Trois conditions strictes doivent être satisfaites : la nouveauté, l’activité inventive et l’application industrielle.
La nouveauté implique que l’invention n’ait jamais été rendue publique, même dans des documents obscurs. L’activité inventive signifie qu’elle ne relève pas d’une évolution évidente de ce qui existe déjà. Enfin, il doit s’agir d’une solution technique permettant une exploitation tangible. Par exemple, un algorithme pur est rarement éligible en Europe : il faut démontrer des effets techniques.
La recherche d’antériorité est essentielle avant toute rédaction : elle permet d’anticiper les risques de rejet ou de contrefaçon. Elle s’appuie sur des bases internationales (brevets, publications scientifiques, standards sectoriels) et doit être réalisée de façon rigoureuse.
Se préparer et rédiger la demande
La préparation du dossier de brevet est une phase fondamentale. Il est souvent conseillé de faire appel à un conseil en propriété industrielle : ce professionnel maîtrise à la fois les aspects techniques et juridiques, rédige les revendications, l’abrégé, la description complète et les dessins explicatifs. Une rédaction imprécise limite la portée de la protection et peut générer des coûts supplémentaires via des demandes divisionnaires ou modifications postérieures.
Au moment du dépôt, des éléments obligatoires doivent figurer : identification du déposant, description exhaustive, revendications, éventuellement dessins, et abrégé.

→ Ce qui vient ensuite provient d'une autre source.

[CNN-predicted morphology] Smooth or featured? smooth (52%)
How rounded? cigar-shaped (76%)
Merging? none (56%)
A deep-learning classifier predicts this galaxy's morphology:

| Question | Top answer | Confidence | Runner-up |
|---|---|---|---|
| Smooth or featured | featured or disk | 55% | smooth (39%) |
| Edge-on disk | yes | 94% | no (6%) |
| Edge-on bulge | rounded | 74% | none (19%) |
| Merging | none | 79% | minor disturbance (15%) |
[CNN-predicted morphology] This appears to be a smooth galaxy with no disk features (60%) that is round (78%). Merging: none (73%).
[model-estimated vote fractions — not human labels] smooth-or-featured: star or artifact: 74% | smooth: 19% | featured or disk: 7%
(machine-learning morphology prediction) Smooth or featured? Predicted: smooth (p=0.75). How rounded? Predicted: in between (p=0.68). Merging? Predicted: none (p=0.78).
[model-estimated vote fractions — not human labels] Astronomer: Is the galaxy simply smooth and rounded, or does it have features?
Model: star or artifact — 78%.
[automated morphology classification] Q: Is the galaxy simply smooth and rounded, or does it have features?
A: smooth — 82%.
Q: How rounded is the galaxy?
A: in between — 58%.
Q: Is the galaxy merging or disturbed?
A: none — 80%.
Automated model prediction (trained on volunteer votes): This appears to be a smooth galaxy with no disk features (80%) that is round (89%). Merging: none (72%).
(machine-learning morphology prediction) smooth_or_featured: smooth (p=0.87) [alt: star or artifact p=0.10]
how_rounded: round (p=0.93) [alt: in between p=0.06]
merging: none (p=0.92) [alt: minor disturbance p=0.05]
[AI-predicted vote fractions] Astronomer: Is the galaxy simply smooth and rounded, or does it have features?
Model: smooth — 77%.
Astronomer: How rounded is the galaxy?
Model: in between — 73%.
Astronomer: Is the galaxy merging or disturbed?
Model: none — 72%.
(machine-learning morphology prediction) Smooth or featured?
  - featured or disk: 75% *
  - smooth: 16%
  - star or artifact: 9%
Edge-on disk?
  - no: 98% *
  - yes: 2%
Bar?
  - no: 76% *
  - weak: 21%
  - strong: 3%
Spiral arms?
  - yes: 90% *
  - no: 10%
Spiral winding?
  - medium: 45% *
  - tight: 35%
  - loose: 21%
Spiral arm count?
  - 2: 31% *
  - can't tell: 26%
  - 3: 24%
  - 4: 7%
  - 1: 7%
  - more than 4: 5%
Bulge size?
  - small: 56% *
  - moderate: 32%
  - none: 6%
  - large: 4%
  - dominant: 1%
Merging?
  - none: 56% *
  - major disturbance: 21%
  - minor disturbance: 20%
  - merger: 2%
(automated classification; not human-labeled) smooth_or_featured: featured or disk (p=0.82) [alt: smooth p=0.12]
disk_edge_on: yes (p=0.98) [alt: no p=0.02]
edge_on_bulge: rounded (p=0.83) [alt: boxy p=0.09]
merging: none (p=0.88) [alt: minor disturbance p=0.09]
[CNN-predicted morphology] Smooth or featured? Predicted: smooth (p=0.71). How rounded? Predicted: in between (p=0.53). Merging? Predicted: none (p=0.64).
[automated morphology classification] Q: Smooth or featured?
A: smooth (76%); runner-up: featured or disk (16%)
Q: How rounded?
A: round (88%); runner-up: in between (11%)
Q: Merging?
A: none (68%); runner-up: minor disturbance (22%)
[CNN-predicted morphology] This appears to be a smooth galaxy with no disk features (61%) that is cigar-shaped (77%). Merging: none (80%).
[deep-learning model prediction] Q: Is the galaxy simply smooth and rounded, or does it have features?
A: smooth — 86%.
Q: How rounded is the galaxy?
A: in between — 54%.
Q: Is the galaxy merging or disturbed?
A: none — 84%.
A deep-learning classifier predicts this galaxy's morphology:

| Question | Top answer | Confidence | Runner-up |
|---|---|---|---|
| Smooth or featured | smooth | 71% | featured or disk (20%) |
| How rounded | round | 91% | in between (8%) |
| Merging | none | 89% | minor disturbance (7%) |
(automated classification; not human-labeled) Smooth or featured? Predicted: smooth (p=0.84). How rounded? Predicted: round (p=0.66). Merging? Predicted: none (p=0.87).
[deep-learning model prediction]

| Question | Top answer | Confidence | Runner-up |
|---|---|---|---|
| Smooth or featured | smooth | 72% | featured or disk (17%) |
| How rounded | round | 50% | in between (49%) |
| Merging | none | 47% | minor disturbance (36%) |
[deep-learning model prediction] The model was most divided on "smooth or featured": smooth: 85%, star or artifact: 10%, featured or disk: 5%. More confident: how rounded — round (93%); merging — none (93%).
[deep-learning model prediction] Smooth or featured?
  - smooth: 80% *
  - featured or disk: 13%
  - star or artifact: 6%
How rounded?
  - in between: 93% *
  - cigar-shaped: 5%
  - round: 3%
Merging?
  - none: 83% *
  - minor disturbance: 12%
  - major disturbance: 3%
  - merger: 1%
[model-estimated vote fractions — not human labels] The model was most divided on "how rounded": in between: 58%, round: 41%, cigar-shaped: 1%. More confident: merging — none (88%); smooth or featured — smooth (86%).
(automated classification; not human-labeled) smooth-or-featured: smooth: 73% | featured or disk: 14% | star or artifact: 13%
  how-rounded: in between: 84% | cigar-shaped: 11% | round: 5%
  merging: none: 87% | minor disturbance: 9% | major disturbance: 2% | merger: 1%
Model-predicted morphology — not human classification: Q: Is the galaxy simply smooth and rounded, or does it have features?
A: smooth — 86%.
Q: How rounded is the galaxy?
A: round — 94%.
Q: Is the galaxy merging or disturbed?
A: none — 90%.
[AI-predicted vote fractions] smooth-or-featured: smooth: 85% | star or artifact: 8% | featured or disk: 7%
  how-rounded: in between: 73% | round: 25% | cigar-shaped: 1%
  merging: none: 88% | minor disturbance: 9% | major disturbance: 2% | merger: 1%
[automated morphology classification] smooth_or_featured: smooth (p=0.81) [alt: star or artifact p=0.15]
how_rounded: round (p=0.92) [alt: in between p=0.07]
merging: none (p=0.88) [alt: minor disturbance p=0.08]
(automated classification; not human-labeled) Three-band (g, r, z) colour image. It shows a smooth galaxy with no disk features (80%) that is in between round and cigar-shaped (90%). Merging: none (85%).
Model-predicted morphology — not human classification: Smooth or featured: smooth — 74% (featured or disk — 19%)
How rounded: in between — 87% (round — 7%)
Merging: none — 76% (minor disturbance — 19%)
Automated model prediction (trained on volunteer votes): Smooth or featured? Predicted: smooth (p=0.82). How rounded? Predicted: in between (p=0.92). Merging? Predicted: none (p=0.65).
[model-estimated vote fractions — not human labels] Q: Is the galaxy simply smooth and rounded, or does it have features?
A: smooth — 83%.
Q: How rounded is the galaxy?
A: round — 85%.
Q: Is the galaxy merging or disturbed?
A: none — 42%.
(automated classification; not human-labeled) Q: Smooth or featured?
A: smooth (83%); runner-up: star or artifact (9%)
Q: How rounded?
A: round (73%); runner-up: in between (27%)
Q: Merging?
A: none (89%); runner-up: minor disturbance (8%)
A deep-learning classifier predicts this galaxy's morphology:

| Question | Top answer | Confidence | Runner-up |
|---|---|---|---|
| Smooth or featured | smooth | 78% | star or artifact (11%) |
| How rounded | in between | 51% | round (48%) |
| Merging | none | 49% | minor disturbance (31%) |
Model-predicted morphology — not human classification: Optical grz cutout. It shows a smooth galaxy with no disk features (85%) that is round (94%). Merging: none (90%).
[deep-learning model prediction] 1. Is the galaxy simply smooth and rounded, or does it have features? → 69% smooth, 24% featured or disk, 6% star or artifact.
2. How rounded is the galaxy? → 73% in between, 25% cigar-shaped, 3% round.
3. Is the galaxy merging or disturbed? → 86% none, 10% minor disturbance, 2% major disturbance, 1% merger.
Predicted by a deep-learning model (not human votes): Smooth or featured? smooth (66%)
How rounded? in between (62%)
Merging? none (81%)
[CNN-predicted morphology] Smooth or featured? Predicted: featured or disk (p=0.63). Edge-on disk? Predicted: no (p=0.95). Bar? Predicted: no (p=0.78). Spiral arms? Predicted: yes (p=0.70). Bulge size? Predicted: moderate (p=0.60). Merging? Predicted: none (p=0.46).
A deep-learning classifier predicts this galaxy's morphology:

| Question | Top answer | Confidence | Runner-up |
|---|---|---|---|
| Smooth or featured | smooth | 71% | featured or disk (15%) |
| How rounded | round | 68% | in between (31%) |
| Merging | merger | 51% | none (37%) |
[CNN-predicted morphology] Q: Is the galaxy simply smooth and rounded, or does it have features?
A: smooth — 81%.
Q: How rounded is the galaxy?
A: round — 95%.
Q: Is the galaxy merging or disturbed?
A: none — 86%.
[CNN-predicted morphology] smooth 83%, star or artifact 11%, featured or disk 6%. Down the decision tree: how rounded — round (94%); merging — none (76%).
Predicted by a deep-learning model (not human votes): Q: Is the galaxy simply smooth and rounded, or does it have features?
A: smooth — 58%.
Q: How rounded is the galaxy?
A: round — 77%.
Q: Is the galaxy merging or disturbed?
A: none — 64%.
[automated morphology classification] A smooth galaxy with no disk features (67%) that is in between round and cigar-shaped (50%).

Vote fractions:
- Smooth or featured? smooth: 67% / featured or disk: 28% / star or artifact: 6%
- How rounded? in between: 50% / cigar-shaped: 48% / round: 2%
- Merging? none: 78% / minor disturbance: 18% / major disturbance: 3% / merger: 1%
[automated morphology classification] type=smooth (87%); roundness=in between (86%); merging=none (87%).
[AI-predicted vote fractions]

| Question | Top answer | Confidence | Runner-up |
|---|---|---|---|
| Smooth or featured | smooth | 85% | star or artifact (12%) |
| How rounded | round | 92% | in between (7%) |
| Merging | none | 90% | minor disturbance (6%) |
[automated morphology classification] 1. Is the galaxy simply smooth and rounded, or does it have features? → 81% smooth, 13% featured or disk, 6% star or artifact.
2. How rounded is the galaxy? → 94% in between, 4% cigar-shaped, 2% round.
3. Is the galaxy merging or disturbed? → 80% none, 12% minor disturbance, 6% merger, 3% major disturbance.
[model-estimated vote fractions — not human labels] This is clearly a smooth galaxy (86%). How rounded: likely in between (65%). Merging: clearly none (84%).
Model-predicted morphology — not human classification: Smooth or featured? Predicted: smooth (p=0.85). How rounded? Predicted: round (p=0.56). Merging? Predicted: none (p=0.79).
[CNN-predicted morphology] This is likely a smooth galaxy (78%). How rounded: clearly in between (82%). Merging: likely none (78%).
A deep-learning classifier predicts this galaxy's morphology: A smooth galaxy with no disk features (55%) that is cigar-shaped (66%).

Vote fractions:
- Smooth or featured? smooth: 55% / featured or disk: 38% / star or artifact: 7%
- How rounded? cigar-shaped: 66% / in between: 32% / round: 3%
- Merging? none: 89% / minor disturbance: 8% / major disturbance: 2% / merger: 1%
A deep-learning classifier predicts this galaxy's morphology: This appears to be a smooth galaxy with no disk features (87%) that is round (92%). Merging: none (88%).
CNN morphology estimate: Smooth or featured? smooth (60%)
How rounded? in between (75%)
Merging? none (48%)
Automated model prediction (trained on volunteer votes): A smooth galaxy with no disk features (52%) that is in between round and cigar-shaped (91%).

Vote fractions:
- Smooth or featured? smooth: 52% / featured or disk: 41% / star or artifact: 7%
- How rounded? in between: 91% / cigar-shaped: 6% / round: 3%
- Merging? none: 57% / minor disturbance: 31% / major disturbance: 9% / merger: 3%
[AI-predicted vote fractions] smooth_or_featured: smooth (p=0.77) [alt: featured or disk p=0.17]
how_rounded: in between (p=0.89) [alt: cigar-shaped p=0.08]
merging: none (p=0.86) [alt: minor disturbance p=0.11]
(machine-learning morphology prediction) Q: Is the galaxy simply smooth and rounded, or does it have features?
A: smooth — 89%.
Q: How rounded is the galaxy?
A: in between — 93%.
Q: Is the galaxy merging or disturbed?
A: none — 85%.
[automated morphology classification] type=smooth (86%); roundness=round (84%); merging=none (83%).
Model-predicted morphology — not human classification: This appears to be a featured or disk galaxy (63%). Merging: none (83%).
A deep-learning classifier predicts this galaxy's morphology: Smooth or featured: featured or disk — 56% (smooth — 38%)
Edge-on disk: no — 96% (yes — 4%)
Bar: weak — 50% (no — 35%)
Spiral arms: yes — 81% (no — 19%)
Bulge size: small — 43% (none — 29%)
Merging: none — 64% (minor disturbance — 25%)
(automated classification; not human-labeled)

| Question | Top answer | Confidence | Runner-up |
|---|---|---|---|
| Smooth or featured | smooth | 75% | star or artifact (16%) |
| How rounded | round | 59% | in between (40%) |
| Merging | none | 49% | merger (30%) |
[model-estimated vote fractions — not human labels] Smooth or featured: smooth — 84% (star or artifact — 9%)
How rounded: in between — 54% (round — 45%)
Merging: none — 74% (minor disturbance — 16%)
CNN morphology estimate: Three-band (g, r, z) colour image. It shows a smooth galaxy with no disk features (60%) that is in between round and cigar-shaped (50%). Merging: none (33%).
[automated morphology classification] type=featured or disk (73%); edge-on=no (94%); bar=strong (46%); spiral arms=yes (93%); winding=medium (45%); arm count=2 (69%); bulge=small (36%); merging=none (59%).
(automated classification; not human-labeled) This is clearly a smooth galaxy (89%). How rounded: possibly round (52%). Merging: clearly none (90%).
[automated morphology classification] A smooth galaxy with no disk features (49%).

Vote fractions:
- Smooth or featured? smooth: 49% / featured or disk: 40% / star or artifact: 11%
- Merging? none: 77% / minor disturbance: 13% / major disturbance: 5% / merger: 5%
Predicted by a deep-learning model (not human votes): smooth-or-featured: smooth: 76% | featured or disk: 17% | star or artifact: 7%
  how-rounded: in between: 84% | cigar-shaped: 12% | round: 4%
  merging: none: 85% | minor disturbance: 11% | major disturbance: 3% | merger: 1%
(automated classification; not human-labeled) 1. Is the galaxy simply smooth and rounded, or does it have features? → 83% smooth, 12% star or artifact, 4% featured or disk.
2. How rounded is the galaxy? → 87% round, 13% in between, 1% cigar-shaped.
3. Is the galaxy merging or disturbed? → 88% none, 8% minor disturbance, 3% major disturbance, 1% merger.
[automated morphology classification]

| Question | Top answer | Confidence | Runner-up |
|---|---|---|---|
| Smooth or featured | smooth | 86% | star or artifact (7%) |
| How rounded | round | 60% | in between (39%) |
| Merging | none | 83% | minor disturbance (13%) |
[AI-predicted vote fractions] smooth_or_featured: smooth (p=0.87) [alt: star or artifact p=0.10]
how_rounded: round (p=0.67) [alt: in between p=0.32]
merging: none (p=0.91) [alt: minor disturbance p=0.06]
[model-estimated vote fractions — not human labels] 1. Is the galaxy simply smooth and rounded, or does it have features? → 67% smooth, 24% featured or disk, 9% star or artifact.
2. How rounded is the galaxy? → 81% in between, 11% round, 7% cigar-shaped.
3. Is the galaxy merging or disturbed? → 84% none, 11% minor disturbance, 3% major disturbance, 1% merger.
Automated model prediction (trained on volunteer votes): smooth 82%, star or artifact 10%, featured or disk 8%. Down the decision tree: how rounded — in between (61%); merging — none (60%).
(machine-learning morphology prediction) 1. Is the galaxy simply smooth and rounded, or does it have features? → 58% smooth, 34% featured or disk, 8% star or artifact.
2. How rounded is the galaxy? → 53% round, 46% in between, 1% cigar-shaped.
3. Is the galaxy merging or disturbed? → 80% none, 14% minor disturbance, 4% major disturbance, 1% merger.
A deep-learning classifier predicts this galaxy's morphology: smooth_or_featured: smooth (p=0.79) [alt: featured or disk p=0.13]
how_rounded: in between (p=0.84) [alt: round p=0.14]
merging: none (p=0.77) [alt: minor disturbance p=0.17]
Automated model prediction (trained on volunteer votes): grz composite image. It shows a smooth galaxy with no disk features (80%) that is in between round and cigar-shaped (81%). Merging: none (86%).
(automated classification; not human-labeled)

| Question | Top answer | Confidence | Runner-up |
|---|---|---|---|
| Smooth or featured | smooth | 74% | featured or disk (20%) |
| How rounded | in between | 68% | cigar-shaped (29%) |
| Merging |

Si un élément est manquant, l’INPI vous demandera de le compléter sous un mois, la date de dépôt étant alors reportée.
Un éventuel mécanisme de priorité interne permet, dans les douze mois suivant un dépôt initial, d’enrichir la demande tout en conservant la date antérieure pour les éléments communs.
Le dépôt à l’INPI : entre process numérique et obligations
La demande s’effectue intégralement en ligne via le portail e‑Procédures de l’INPI, ce qui accélère les formalités et facilite le dépôt.
L’interface guide l’utilisateur pas à pas : type de dépôt (brevet, certificat d’utilité, demande divisionnaire, transformation EP en FR), déclaration de sensibilité pour les domaines sensibles, et identification des intervenants (inventeur, déposant, mandataire).
Dans le cas d’innovations sensibles ou liées à la Défense nationale, un dépôt papier peut être exigé avec justification. Il est aussi possible de demander une accélération via le dispositif Patent Prosecution Highway si votre invention a déjà été reconnue brevetable dans un office étranger partenaire.
Une fois le dépôt validé, vous obtenez un numéro d’enregistrement et la date de dépôt, qui marque la priorité de votre invention.
L’examen administratif et technique
Après le dépôt, l’INPI procède à l’examen du dossier sur deux plans : administratif (cohérence des pièces, respect de l’unité d’invention) et technique (conformité aux critères de brevetabilité, éventuelles questions de sécurité nationale).
Certaines demandes peuvent nécessiter un contrôle du ministère de la Défense, qui doit donner son aval sous un délai de cinq mois.
Rapport de recherche et réponse du déposant
Une fois l’examen initial achevé, vous recevez un rapport de recherche préliminaire listant les antériorités pertinentes, accompagné d’un avis sur la brevetabilité. Ce rapport est essentiel pour évaluer la solidité de votre position : si des documents antérieurs risquent de contester votre invention, c’est le moment d’y répondre.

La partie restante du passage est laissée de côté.